Percebi, então, que o comportamento daquele aluno só poderia melhorar se gostasse de mim. Criarmos uma boa relação era a única forma de assegurar que ele me respeitaria e consequentemente adotaria uma boa postura na aula. A partir daí comecei a falar frequentemente com ele, tentando criar uma boa relação. Espicaçava-o durante os exercícios e alinhava nas brincadeiras dele. Na reunião final do primeiro período, com o delegado e subdelegado da turma presentes, todos os professores falaram mal dele, exceto eu. Por saber que os colegas lhe fariam chegar tudo o que foi dito na reunião, aproveitei a oportunidade para o elogiar. Em pouco tempo desenvolvemos uma relação de afetividade e os comportamentos desviantes deixaram de ter lugar. Assim que aparecia algum comportamento menos correto bastava olhar para o aluno que ele parava imediatamente. Nos últimos meses do ano era o aluno com que melhor me relacionava. Sempre que era necessário eleger um capitão ou colocar um aluno a ajudar os colegas, ele era um dos eleitos. No final do ano teve negativa a todas as disciplinas exceto EF, onde conseguiu alcançar dezoito valores.

Quando nos deparamos com um aluno destes o mais fácil é repreendê- lo, virarmo-nos contra ele e tratá-lo de forma rude porém, nem sempre essa é a melhor forma de provocar a mudança que queremos. É necessário analisá-lo, perceber o porquê das atitudes dele e qual a melhor forma de as alterar.

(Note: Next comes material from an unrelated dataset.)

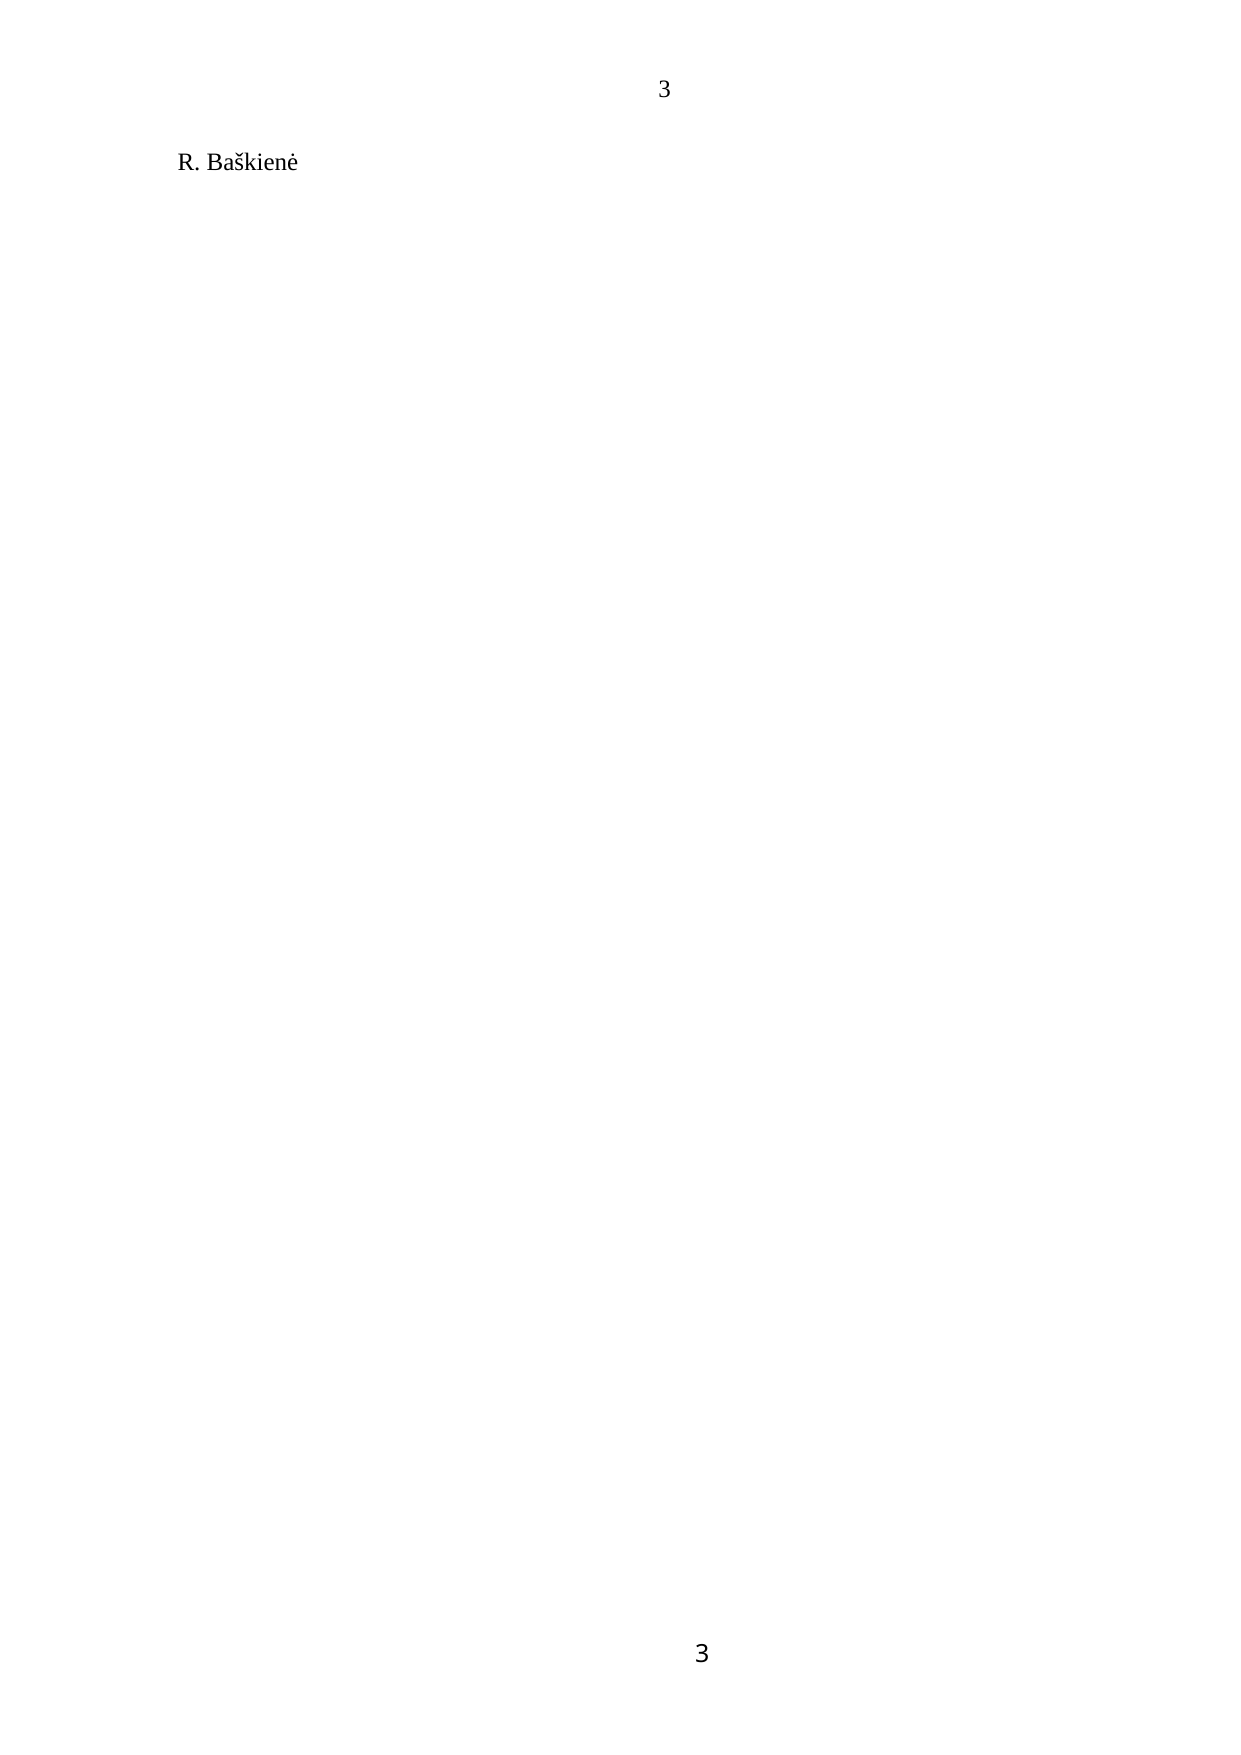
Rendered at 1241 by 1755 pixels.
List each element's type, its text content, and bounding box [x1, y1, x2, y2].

text R. Baškienė [177, 147, 1152, 176]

Todas as estratégias que o PC sugeriu são válidas e poderiam ter resultado com outro aluno. Este, em particular, estava habituado a que os professores não gostassem dele, o vissem como uma fonte de destabilização dos colegas e o repreendessem frequentemente. Uma atitude diferente da minha parte permitiu que desenvolvêssemos uma relação afetiva que o dissuadiu de continuar a apresentar os comportamentos desviantes que o caracterizavam até então. Uma vez mais fica patente a importância da relação professor-aluno. Figueiredo (2004), na tentativa de compreender a influência da relação professor-aluno concluiu que “a maioria das atitudes [dos professores]

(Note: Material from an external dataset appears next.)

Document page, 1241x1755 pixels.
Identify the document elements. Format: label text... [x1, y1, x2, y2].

consideradas socialmente positivas como o incentivo, o discurso empolgante, o diálogo com os alunos, o uso de discurso claro e calmo para requerer disciplina, a afetividade, a benevolência, o discurso com elementos surpresa e descontraído, a preocupação e o elogio desencadearam reações emocionais positivas nos aluno.” (p.122).